Additional considerations in immunocompromised patients

Immune compromise is a risk factor for reactivation of TB. If latent TB is diagnosed in an immunocompromised patient, treatment is recommended.

The benefits of treating latent TB are likely to extend to those in whom immunosuppressive therapy is being planned; for example, patients being considered for organ or haematopoietic stem cell transplant or who will be starting immunomodulatory therapy for connective tissue disease.

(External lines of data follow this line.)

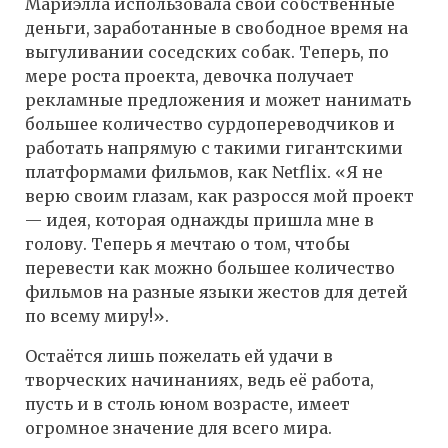
Мариэлла использовала свои собственные
деньги, заработанные в свободное время на
выгуливании соседских собак. Теперь, по
мере роста проекта, девочка получает
рекламные предложения и может нанимать
большее количество сурдопереводчиков и
работать напрямую с такими гигантскими
платформами фильмов, как Netflix. «Я не
верю своим глазам, как разросся мой проект
— идея, которая однажды пришла мне в
голову. Теперь я мечтаю о том, чтобы
перевести как можно большее количество
фильмов на разные языки жестов для детей
по всему миру!».
Остаётся лишь пожелать ей удачи в
творческих начинаниях, ведь её работа,
пусть и в столь юном возрасте, имеет
огромное значение для всего мира.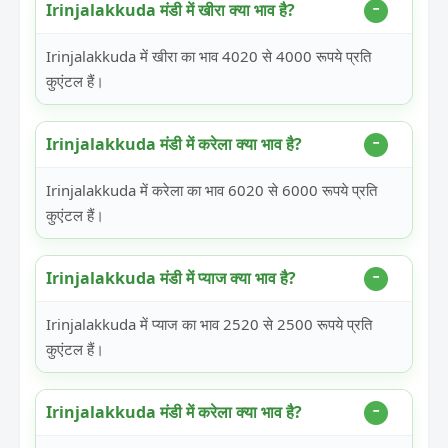
Irinjalakkuda मंडी में खीरा क्या भाव है?
Irinjalakkuda में खीरा का भाव 4020 से 4000 रूपये प्रति
कुएंटल हैं।
Irinjalakkuda मंडी में करेला क्या भाव है?
Irinjalakkuda में करेला का भाव 6020 से 6000 रूपये प्रति
कुएंटल हैं।
Irinjalakkuda मंडी में प्याज क्या भाव है?
Irinjalakkuda में प्याज का भाव 2520 से 2500 रूपये प्रति
कुएंटल हैं।
Irinjalakkuda मंडी में करेला क्या भाव है?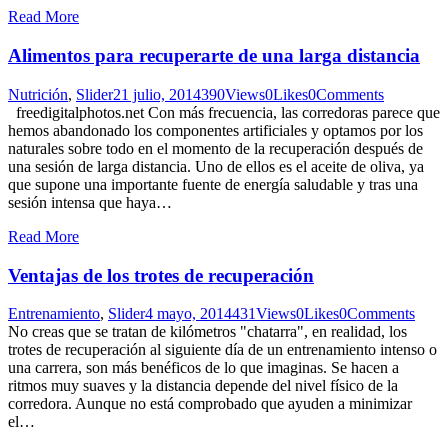
Read More
Alimentos para recuperarte de una larga distancia
Nutrición
,
Slider
21 julio, 2014
390
Views
0
Likes
0
Comments
freedigitalphotos.net Con más frecuencia, las corredoras parece que
hemos abandonado los componentes artificiales y optamos por los
naturales sobre todo en el momento de la recuperación después de
una sesión de larga distancia. Uno de ellos es el aceite de oliva, ya
que supone una importante fuente de energía saludable y tras una
sesión intensa que haya…
Read More
Ventajas de los trotes de recuperación
Entrenamiento
,
Slider
4 mayo, 2014
431
Views
0
Likes
0
Comments
No creas que se tratan de kilómetros "chatarra", en realidad, los
trotes de recuperación al siguiente día de un entrenamiento intenso o
una carrera, son más benéficos de lo que imaginas. Se hacen a
ritmos muy suaves y la distancia depende del nivel físico de la
corredora. Aunque no está comprobado que ayuden a minimizar
el…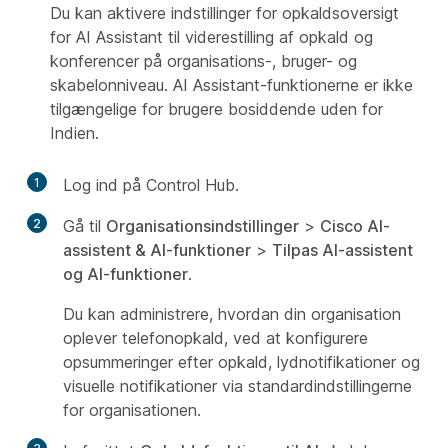
Du kan aktivere indstillinger for opkaldsoversigt
for AI Assistant til viderestilling af opkald og
konferencer på organisations-, bruger- og
skabelonniveau. AI Assistant-funktionerne er ikke
tilgængelige for brugere bosiddende uden for
Indien.
1
Log ind på Control Hub.
2
Gå til
Organisationsindstillinger
>
Cisco AI-
assistent & AI-funktioner
>
Tilpas AI-assistent
og AI-funktioner
.
Du kan administrere, hvordan din organisation
oplever telefonopkald, ved at konfigurere
opsummeringer efter opkald, lydnotifikationer og
visuelle notifikationer via standardindstillingerne
for organisationen.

Consider the following when assessing and managing latent TB in immunocompromised patients (or those expected to start immunosuppressive therapy):

Diagnosis is complicated because investigations such as a tuberculin skin test (TST) or TB-specific interferon gamma release assay (IGRA) often produce false-negative results in immunocompromised patients.
Active TB may be more difficult to rule out in these patients given the higher rates of extrapulmonary infection.
Timing of therapy—if completion of treatment for latent TB is required before listing for organ or haematopoietic stem cell transplant, consider one of the shorter duration regimens (see Treatment of latent tuberculosis). However, in many cases completion of treatment before starting immunosuppressive therapy is not required or not possible. If immunosuppressive therapy can be delayed, one approach is to start treatment for latent TB a month before starting immunosuppressive therapy; this allows time to monitor for adverse effects of TB therapy (eg hepatotoxicity), and, should an adverse effect occur, makes it easier to identify the causative drug.
Consider potential drug interactions, particularly with rifampicin and calcineurin inhibitors (ciclosporin, tacrolimus).
Active TB may develop despite treatment of latent TB—consider the possibility of active TB in an immunocompromised patient with fever of unclear origin.
People treated for latent TB can acquire TB again—for example, migrants who return to countries where TB is endemic to visit family and friends.